Essential ranch-life skills with Hank the Cowdog


Cowboys and roping

Here’s the latest excerpt from John Erickson’s five-volume “Hank the Cowdog’s Ranch Life Series.” Hank, known to the readers of the 76-books-and-growing series, sees himself as head of ranch security on a family ranch in the Texas panhandle. Published by permission from John and two partnering groups, the Ranching Heritage Association and the National Ranching Heritage Center, here’s an excerpt on true cowboy roping skills.

It’s me again, Hank the Cowdog. You want to know about ropes? The catch rope is about as simple a tool as you can imagine. It’s nothing but a piece of rope, 25 to 45 feet long, with an “eye” in one end, called the honda. When the end of the rope is passed into and through the honda, it forms a loop. Holding the coils of the rope in his left hand, the cowboy swings the loop in his right and makes his throw. That’s if he’s a right-handed roper. If he’s lefthanded, he holds the coils in his … I think you get the idea. He does the same things, only backwards.

Throwing a rope looks easy, but it’s not so easy when: A) the cowboy is aboard a horse that’s traveling 20 miles an hour over rough country; B) he’s holding the coils of his rope and his bridle reins in his left hand; C) the wind is blowing like crazy; and D) the target is running through mesquite bushes and trying to dodge the rope. In other words, ranch roping isn’t nearly as easy as you might suppose. Most cowboys spend YEARS, not months or weeks, perfecting their skill, and the more they practice, the better they become.

**WHAT TO DO:** Decide whether each statement agrees with the Hank the Cowdog excerpt on roping. Answer yes or no for each, and quote the words from the excerpt that settle it. 1. A catch rope runs 25 to 45 feet in length. 2. A right-handed roper holds the coils of the rope in his right hand. 3. Most cowboys perfect their roping skill within a few weeks.

**DATA SHOWN:**
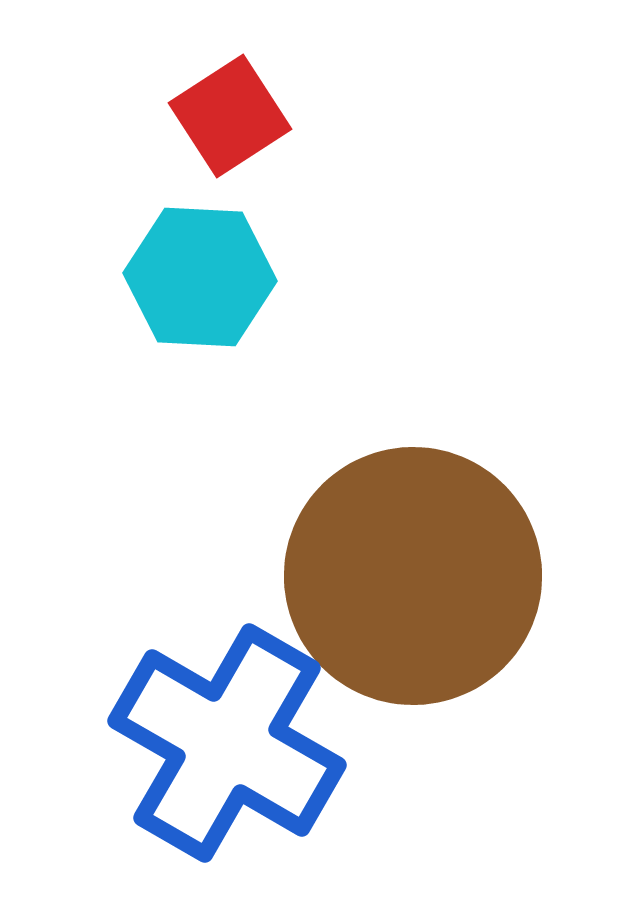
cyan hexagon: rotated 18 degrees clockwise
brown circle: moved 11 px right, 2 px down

**OUTPUT OF THE EXERCISE:**
1. Yes: "It’s nothing but a piece of rope, 25 to 45 feet long"
2. No: "Holding the coils of the rope in his left hand, the cowboy swings the loop in his right and makes his throw. That’s if he’s a right-handed roper."
3. No: "Most cowboys spend YEARS, not months or weeks, perfecting their skill"